§ Description of the task
Each line of the data below that contains "Right" must be copied.

§ Extracted records

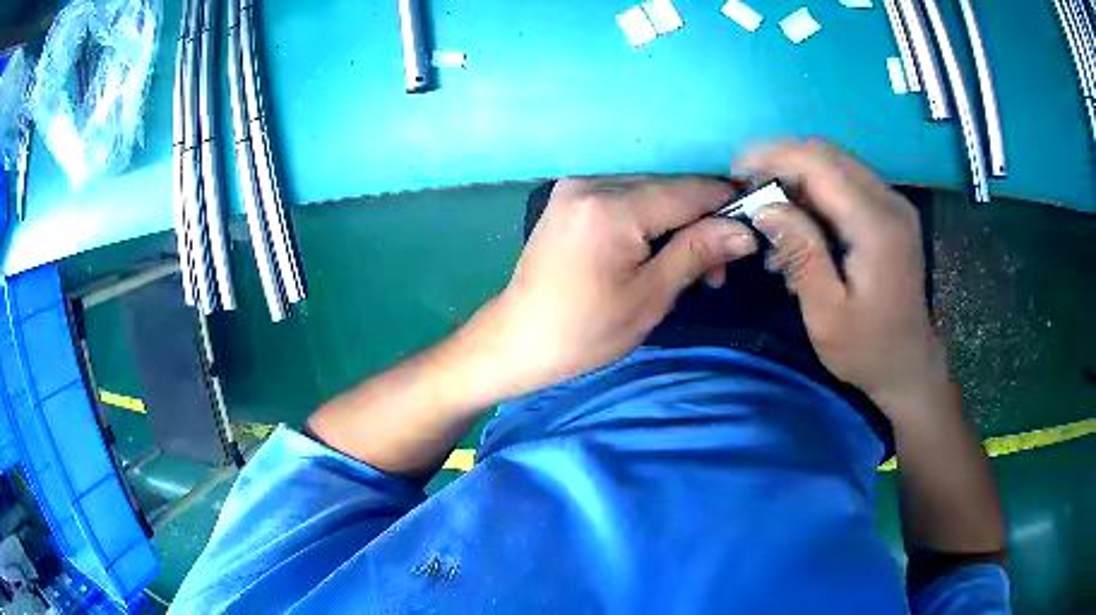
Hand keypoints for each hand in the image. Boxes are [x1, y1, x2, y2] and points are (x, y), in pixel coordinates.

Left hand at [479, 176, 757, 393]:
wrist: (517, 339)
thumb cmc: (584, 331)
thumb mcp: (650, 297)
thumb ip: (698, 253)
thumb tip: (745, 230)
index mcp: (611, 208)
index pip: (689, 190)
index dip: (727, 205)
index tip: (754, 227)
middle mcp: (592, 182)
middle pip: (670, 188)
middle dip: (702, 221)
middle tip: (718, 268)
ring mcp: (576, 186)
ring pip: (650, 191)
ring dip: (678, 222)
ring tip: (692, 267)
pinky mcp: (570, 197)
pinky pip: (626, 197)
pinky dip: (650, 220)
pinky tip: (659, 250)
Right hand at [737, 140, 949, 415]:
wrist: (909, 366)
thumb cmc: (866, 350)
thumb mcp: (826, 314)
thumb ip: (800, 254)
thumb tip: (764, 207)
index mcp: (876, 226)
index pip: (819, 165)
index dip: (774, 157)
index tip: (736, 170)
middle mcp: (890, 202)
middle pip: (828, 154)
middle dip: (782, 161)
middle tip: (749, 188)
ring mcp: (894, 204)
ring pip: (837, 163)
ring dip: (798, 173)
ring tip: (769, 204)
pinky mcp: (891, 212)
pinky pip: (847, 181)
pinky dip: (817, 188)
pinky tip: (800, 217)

--

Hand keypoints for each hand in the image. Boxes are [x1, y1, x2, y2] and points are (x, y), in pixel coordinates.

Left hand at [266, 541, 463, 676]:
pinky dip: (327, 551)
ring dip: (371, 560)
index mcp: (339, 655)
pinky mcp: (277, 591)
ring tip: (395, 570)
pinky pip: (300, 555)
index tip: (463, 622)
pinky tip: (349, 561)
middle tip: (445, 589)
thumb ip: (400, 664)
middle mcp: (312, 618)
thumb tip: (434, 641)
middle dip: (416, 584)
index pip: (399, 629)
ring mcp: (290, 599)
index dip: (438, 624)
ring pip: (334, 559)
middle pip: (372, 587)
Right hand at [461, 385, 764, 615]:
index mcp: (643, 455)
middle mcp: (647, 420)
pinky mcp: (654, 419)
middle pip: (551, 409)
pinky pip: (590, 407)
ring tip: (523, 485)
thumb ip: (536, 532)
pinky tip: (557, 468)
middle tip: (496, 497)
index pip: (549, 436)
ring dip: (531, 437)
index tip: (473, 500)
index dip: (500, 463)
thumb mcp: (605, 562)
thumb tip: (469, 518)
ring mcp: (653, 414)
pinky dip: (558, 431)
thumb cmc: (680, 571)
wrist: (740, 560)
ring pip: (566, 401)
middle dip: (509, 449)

--

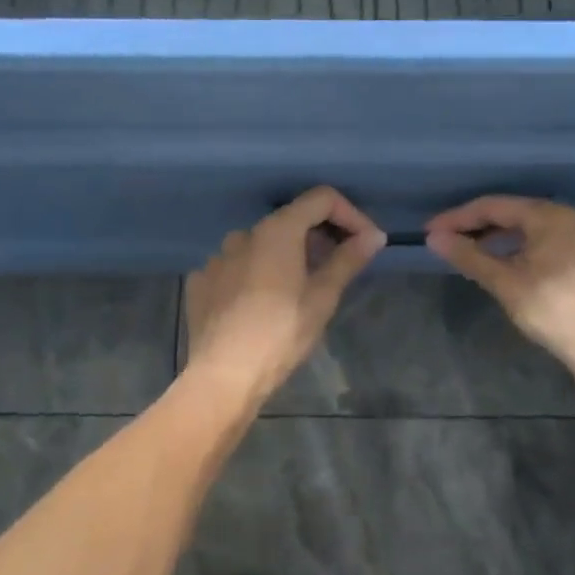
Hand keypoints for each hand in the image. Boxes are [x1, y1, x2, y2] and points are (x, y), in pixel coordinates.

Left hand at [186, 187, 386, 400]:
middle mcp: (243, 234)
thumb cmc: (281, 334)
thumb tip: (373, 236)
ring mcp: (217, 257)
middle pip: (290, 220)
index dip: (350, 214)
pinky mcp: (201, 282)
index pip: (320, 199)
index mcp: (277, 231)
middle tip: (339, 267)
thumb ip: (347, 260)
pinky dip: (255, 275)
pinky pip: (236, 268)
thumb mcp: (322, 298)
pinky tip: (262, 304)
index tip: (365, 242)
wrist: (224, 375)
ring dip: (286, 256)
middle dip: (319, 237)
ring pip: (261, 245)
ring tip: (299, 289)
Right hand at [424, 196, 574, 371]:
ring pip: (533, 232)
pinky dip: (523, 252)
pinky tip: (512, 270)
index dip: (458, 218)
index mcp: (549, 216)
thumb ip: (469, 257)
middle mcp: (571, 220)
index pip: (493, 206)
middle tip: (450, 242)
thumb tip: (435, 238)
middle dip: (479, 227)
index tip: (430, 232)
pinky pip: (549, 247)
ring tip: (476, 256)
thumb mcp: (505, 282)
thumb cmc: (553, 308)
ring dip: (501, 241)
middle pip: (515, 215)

§ Worked solution
Right hand at [737, 140, 949, 415]:
Right hand at [461, 385, 764, 615]:
Right hand at [424, 196, 574, 371]:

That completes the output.